Corde sensible
Pianiste et technicienne des arts vivants, Myriam Louelhi permet aux publics les plus fragiles d’accéder au réconfort de la musique.
Il n’y a pas d’iniquité plus marquée que celle qui concerne la culture et l’éducation. C’est pourquoi notre agence, principalement tournée vers la musique et la chorégraphie, affirme en permanence la volonté farouche de rendre l’art accessible à tous les publics.
Myriam Louelhi, directrice de l'agence culturelle de Meurthe-et-Moselle (AC2M)
Arrivée de la banlieue parisienne voici une quinzaine d’années, la jeune femme d’origine palestinienne a trouvé dans ce département un territoire ouvert à son désir de partage.
Chargée d’analyser et d’améliorer l’offre d’enseignement artistique sur soixante-dix sites départementaux, la pianiste détecte très vite les zones blanches de l’action culturelle. Au centre de détention de Toul, elle mobilise des intervenants professionnels pour permettre à sept musiciens incarcérés d’enregistrer un CD. Myriam Louelhi approche également un campement de gens du voyage et associe les enfants à la création d’un conte musical évoquant l’histoire et le patrimoine musical tsiganes. Au centre d’aide par le travail de Liverdun, elle orchestre durant trois mois les répétitions d’adultes aveugles polyhandicapés qui se produiront en public lors de la fête de la Musique.

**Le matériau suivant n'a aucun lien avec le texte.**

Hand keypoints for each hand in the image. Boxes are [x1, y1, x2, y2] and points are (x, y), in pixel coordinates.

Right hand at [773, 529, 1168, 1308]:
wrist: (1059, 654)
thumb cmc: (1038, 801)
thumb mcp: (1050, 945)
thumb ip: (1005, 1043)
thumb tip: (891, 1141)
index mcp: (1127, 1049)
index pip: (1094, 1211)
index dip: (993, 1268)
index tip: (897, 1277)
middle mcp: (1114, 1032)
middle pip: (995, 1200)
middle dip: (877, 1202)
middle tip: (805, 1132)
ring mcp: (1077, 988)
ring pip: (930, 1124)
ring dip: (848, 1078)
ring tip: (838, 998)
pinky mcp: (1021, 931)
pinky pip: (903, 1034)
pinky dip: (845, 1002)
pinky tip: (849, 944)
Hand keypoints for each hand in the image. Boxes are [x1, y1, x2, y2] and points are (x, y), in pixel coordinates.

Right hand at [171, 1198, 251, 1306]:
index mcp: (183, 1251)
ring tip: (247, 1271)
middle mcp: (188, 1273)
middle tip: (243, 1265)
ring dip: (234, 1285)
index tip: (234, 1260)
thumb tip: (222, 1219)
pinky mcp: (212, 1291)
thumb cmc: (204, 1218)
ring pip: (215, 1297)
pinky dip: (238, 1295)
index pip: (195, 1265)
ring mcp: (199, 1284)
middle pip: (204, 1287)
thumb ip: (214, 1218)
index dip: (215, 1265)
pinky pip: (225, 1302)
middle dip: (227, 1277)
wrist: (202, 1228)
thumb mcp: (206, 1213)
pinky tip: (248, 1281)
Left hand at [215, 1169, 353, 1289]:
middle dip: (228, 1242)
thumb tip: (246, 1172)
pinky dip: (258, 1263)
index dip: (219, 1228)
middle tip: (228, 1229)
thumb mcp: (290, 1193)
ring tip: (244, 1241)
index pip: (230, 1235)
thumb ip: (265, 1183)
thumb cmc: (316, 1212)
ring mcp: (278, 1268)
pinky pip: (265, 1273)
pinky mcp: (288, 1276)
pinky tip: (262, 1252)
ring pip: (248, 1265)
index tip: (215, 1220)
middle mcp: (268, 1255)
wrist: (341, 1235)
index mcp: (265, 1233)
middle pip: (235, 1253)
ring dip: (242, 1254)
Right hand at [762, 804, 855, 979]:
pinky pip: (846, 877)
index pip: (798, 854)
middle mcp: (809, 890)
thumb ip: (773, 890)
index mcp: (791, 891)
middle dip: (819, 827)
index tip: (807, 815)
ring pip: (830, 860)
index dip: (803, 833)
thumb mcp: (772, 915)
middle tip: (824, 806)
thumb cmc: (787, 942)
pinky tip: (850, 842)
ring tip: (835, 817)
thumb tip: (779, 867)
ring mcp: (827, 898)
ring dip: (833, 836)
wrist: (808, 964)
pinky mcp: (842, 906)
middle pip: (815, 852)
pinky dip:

Des pouponnières aux maisons de retraite
Fine et élégante, la pianiste récuse l’angélisme et les postures compassionnelles, mais défend avec ferveur la fonction de resocialisation de l’art. Professionnel, technique et didactique, son discours exprime une sensibilité parfaitement maîtrisée. Sous son impulsion, le dispositif départemental « musique en gériatrie » est passé de l’organisation de concerts dans les maisons de retraite à des prestations individualisées, des musiciens professionnels rendant visite aux personnes âgées dans leur chambre pour interpréter les airs de leur choix.
Les concerts n’étaient plus vraiment adaptés à un public désorienté. Il fallait faire mieux, passer de la politique culturelle à l’accompagnement individuel de la fin de vie en portant jusqu’au bout attention et respect à la personne.
Atypique, voire unique, le projet l’a conduit à écrémer les écoles de musique pour recruter des musiciens formés à l’approche relationnelle. Une demi-douzaine d’artistes interviennent à présent deux fois par mois au chevet des personnes âgées, interprétant l’air de clarinette ou le morceau d’opérette qui ravivera les souvenirs et ramènera le sourire.
Après le très grand âge, l’AC2M s’ouvre à l’enfance en détresse. La pouponnière de Laxou, qui accueille des enfants placés de zéro à trois ans, a servi à Myriam Louelhi de terrain d’exploration.
L’ingénierie du projet a demandé six mois pour analyser les besoins de ces enfants et trouver les intervenants capables de leur apporter du mieux-être.
En fin d’année dernière, les violoncellistes ont fait leur première apparition à la pouponnière, la sacoche remplie d’objets sonores, laissant des tout-petits émerveillés pincer les cordes et toucher les archets. Elle-même mère d’une petite fille, Myriam Louelhi observe ces enfants que le miracle de la musique a fait sortir de leur prostration.
Musicienne éprise de lien social, Myriam Louelhi aime aussi construire des passerelles entre les arts. L’AC2M a présenté l’exposition de photos « temps d’attente, temps d’espérance », qui porte un regard sans fard sur le quatrième âge. L’initiative a permis de consolider le parcours professionnel d’artistes précaires, offrant un nouvel exemple d’harmonie entre arts et solidarité.
Dates clés
1990-1996 : Intègre le conservatoire national de région de Paris. Enseigne le piano au conservatoire de Clichy (Hauts-de-Seine).
1996 : Directrice adjointe, puis directrice de l’agence culturelle de Meurthe-et-Moselle.